--- Listed records ---

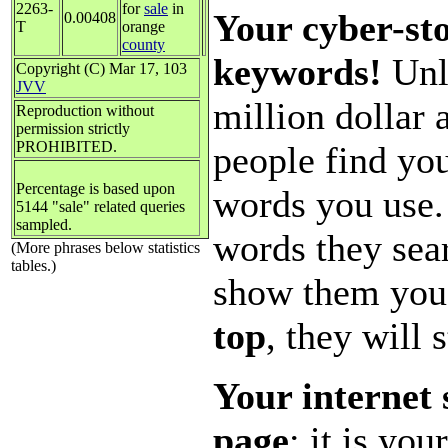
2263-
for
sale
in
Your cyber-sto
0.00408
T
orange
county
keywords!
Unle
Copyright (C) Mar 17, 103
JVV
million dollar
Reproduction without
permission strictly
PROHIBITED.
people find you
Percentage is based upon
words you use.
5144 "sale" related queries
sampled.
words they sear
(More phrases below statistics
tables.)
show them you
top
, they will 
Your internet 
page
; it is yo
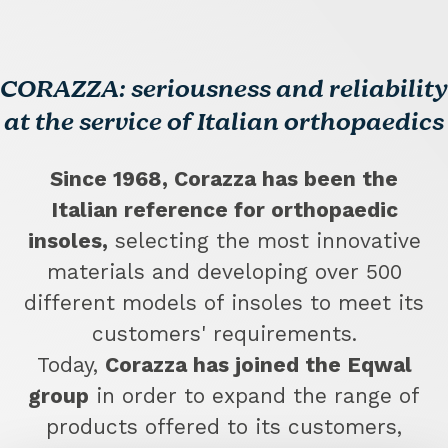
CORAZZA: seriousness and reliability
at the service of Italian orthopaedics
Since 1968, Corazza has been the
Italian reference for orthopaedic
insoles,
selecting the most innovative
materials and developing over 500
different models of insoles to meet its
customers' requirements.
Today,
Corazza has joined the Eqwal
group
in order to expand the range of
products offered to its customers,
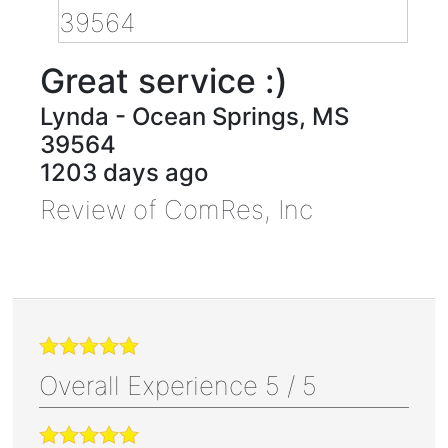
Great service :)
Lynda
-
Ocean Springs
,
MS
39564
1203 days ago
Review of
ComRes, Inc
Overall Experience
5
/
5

---
--- Listed records ---

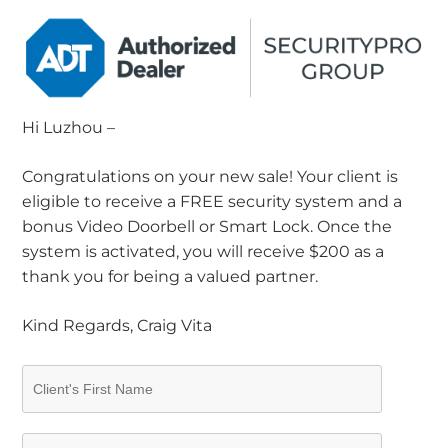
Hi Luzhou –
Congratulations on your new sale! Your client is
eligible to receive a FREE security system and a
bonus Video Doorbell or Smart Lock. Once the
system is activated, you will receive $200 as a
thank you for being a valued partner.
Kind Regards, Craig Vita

---

_Task to carry out:_ In the data above, retype only the stretch from the line with "(More phrases below statistics" through the line with "selecting the most innovative", word for word, and skip any pictures.

_Solved exercise:_
(More phrases below statistics
tables.)
show them you
top
, they will 
Your internet 
page
; it is yo
CORAZZA: seriousness and reliability
at the service of Italian orthopaedics
Since 1968, Corazza has been the
Italian reference for orthopaedic
insoles,
selecting the most innovative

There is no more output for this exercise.